● BRIEF
Pictures aside, please retype the whole listing word for word.

● DATA EXTRACT
BEGIN

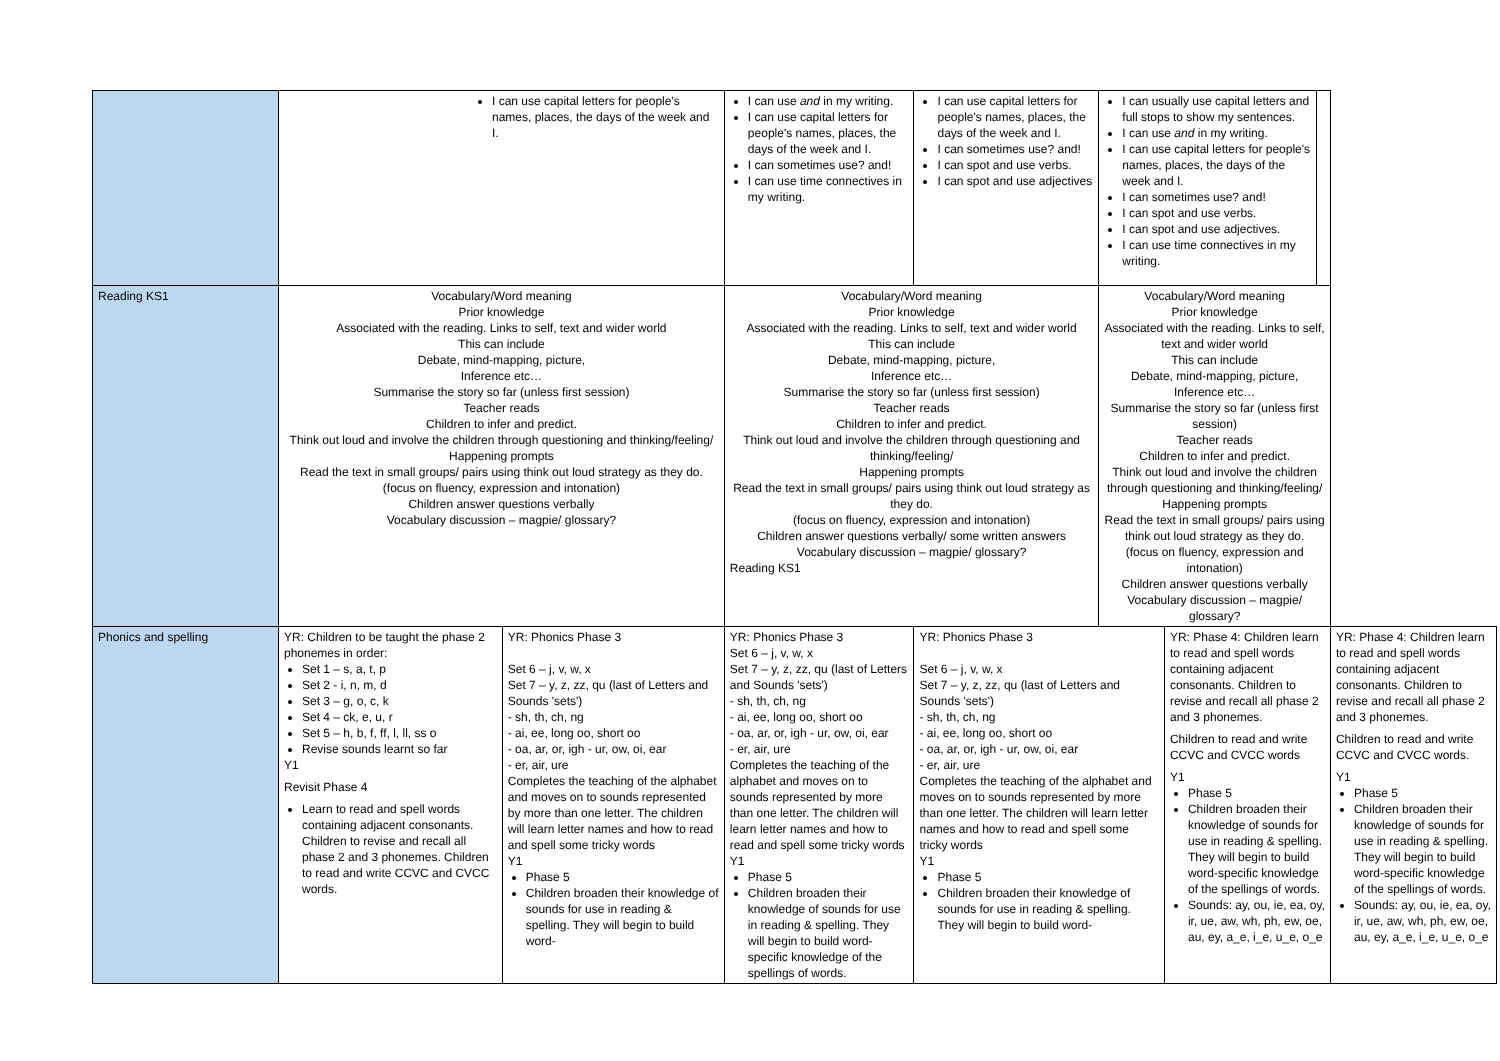| | I can use capital letters for people's names, places, the days of the week and I. | | I can use and in my writing. I can use capital letters for people's names, places, the days of the week and I. I can sometimes use? and! I can use time connectives in my writing. | I can use capital letters for people's names, places, the days of the week and I. I can sometimes use? and! I can spot and use verbs. I can spot and use adjectives | I can usually use capital letters and full stops to show my sentences. I can use and in my writing. I can use capital letters for people's names, places, the days of the week and I. I can sometimes use? and! I can spot and use verbs. I can spot and use adjectives. I can use time connectives in my writing. | | | |
| Reading KS1 | Vocabulary/Word meaning Prior knowledge Associated with the reading. Links to self, text and wider world This can include Debate, mind-mapping, picture, Inference etc… Summarise the story so far (unless first session) Teacher reads Children to infer and predict. Think out loud and involve the children through questioning and thinking/feeling/ Happening prompts Read the text in small groups/ pairs using think out loud strategy as they do. (focus on fluency, expression and intonation) Children answer questions verbally Vocabulary discussion – magpie/ glossary? | | Vocabulary/Word meaning Prior knowledge Associated with the reading. Links to self, text and wider world This can include Debate, mind-mapping, picture, Inference etc… Summarise the story so far (unless first session) Teacher reads Children to infer and predict. Think out loud and involve the children through questioning and thinking/feeling/ Happening prompts Read the text in small groups/ pairs using think out loud strategy as they do. (focus on fluency, expression and intonation) Children answer questions verbally/ some written answers Vocabulary discussion – magpie/ glossary? Reading KS1 | | Vocabulary/Word meaning Prior knowledge Associated with the reading. Links to self, text and wider world This can include Debate, mind-mapping, picture, Inference etc… Summarise the story so far (unless first session) Teacher reads Children to infer and predict. Think out loud and involve the children through questioning and thinking/feeling/ Happening prompts Read the text in small groups/ pairs using think out loud strategy as they do. (focus on fluency, expression and intonation) Children answer questions verbally Vocabulary discussion – magpie/ glossary? | | | |
| Phonics and spelling | YR: Children to be taught the phase 2 phonemes in order: Set 1 – s, a, t, p Set 2 - i, n, m, d Set 3 – g, o, c, k Set 4 – ck, e, u, r Set 5 – h, b, f, ff, l, ll, ss o Revise sounds learnt so far Y1 Revisit Phase 4 Learn to read and spell words containing adjacent consonants. Children to revise and recall all phase 2 and 3 phonemes. Children to read and write CCVC and CVCC words. | YR: Phonics Phase 3 Set 6 – j, v, w, x Set 7 – y, z, zz, qu (last of Letters and Sounds 'sets') - sh, th, ch, ng - ai, ee, long oo, short oo - oa, ar, or, igh - ur, ow, oi, ear - er, air, ure Completes the teaching of the alphabet and moves on to sounds represented by more than one letter. The children will learn letter names and how to read and spell some tricky words Y1 Phase 5 Children broaden their knowledge of sounds for use in reading & spelling. They will begin to build word- | YR: Phonics Phase 3 Set 6 – j, v, w, x Set 7 – y, z, zz, qu (last of Letters and Sounds 'sets') - sh, th, ch, ng - ai, ee, long oo, short oo - oa, ar, or, igh - ur, ow, oi, ear - er, air, ure Completes the teaching of the alphabet and moves on to sounds represented by more than one letter. The children will learn letter names and how to read and spell some tricky words Y1 Phase 5 Children broaden their knowledge of sounds for use in reading & spelling. They will begin to build word-specific knowledge of the spellings of words. | YR: Phonics Phase 3 Set 6 – j, v, w, x Set 7 – y, z, zz, qu (last of Letters and Sounds 'sets') - sh, th, ch, ng - ai, ee, long oo, short oo - oa, ar, or, igh - ur, ow, oi, ear - er, air, ure Completes the teaching of the alphabet and moves on to sounds represented by more than one letter. The children will learn letter names and how to read and spell some tricky words Y1 Phase 5 Children broaden their knowledge of sounds for use in reading & spelling. They will begin to build word- | | YR: Phase 4: Children learn to read and spell words containing adjacent consonants. Children to revise and recall all phase 2 and 3 phonemes. Children to read and write CCVC and CVCC words Y1 Phase 5 Children broaden their knowledge of sounds for use in reading & spelling. They will begin to build word-specific knowledge of the spellings of words. Sounds: ay, ou, ie, ea, oy, ir, ue, aw, wh, ph, ew, oe, au, ey, a_e, i_e, u_e, o_e | | YR: Phase 4: Children learn to read and spell words containing adjacent consonants. Children to revise and recall all phase 2 and 3 phonemes. Children to read and write CCVC and CVCC words. Y1 Phase 5 Children broaden their knowledge of sounds for use in reading & spelling. They will begin to build word-specific knowledge of the spellings of words. Sounds: ay, ou, ie, ea, oy, ir, ue, aw, wh, ph, ew, oe, au, ey, a_e, i_e, u_e, o_e |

END

● EXERCISE SOLUTION
| | I can use capital letters for people's names, places, the days of the week and I. | | I can use and in my writing. I can use capital letters for people's names, places, the days of the week and I. I can sometimes use? and! I can use time connectives in my writing. | I can use capital letters for people's names, places, the days of the week and I. I can sometimes use? and! I can spot and use verbs. I can spot and use adjectives | I can usually use capital letters and full stops to show my sentences. I can use and in my writing. I can use capital letters for people's names, places, the days of the week and I. I can sometimes use? and! I can spot and use verbs. I can spot and use adjectives. I can use time connectives in my writing. | | | |
| Reading KS1 | Vocabulary/Word meaning Prior knowledge Associated with the reading. Links to self, text and wider world This can include Debate, mind-mapping, picture, Inference etc… Summarise the story so far (unless first session) Teacher reads Children to infer and predict. Think out loud and involve the children through questioning and thinking/feeling/ Happening prompts Read the text in small groups/ pairs using think out loud strategy as they do. (focus on fluency, expression and intonation) Children answer questions verbally Vocabulary discussion – magpie/ glossary? | | Vocabulary/Word meaning Prior knowledge Associated with the reading. Links to self, text and wider world This can include Debate, mind-mapping, picture, Inference etc… Summarise the story so far (unless first session) Teacher reads Children to infer and predict. Think out loud and involve the children through questioning and thinking/feeling/ Happening prompts Read the text in small groups/ pairs using think out loud strategy as they do. (focus on fluency, expression and intonation) Children answer questions verbally/ some written answers Vocabulary discussion – magpie/ glossary? Reading KS1 | | Vocabulary/Word meaning Prior knowledge Associated with the reading. Links to self, text and wider world This can include Debate, mind-mapping, picture, Inference etc… Summarise the story so far (unless first session) Teacher reads Children to infer and predict. Think out loud and involve the children through questioning and thinking/feeling/ Happening prompts Read the text in small groups/ pairs using think out loud strategy as they do. (focus on fluency, expression and intonation) Children answer questions verbally Vocabulary discussion – magpie/ glossary? | | | |
| Phonics and spelling | YR: Children to be taught the phase 2 phonemes in order: Set 1 – s, a, t, p Set 2 - i, n, m, d Set 3 – g, o, c, k Set 4 – ck, e, u, r Set 5 – h, b, f, ff, l, ll, ss o Revise sounds learnt so far Y1 Revisit Phase 4 Learn to read and spell words containing adjacent consonants. Children to revise and recall all phase 2 and 3 phonemes. Children to read and write CCVC and CVCC words. | YR: Phonics Phase 3 Set 6 – j, v, w, x Set 7 – y, z, zz, qu (last of Letters and Sounds 'sets') - sh, th, ch, ng - ai, ee, long oo, short oo - oa, ar, or, igh - ur, ow, oi, ear - er, air, ure Completes the teaching of the alphabet and moves on to sounds represented by more than one letter. The children will learn letter names and how to read and spell some tricky words Y1 Phase 5 Children broaden their knowledge of sounds for use in reading & spelling. They will begin to build word- | YR: Phonics Phase 3 Set 6 – j, v, w, x Set 7 – y, z, zz, qu (last of Letters and Sounds 'sets') - sh, th, ch, ng - ai, ee, long oo, short oo - oa, ar, or, igh - ur, ow, oi, ear - er, air, ure Completes the teaching of the alphabet and moves on to sounds represented by more than one letter. The children will learn letter names and how to read and spell some tricky words Y1 Phase 5 Children broaden their knowledge of sounds for use in reading & spelling. They will begin to build word-specific knowledge of the spellings of words. | YR: Phonics Phase 3 Set 6 – j, v, w, x Set 7 – y, z, zz, qu (last of Letters and Sounds 'sets') - sh, th, ch, ng - ai, ee, long oo, short oo - oa, ar, or, igh - ur, ow, oi, ear - er, air, ure Completes the teaching of the alphabet and moves on to sounds represented by more than one letter. The children will learn letter names and how to read and spell some tricky words Y1 Phase 5 Children broaden their knowledge of sounds for use in reading & spelling. They will begin to build word- | | YR: Phase 4: Children learn to read and spell words containing adjacent consonants. Children to revise and recall all phase 2 and 3 phonemes. Children to read and write CCVC and CVCC words Y1 Phase 5 Children broaden their knowledge of sounds for use in reading & spelling. They will begin to build word-specific knowledge of the spellings of words. Sounds: ay, ou, ie, ea, oy, ir, ue, aw, wh, ph, ew, oe, au, ey, a_e, i_e, u_e, o_e | | YR: Phase 4: Children learn to read and spell words containing adjacent consonants. Children to revise and recall all phase 2 and 3 phonemes. Children to read and write CCVC and CVCC words. Y1 Phase 5 Children broaden their knowledge of sounds for use in reading & spelling. They will begin to build word-specific knowledge of the spellings of words. Sounds: ay, ou, ie, ea, oy, ir, ue, aw, wh, ph, ew, oe, au, ey, a_e, i_e, u_e, o_e |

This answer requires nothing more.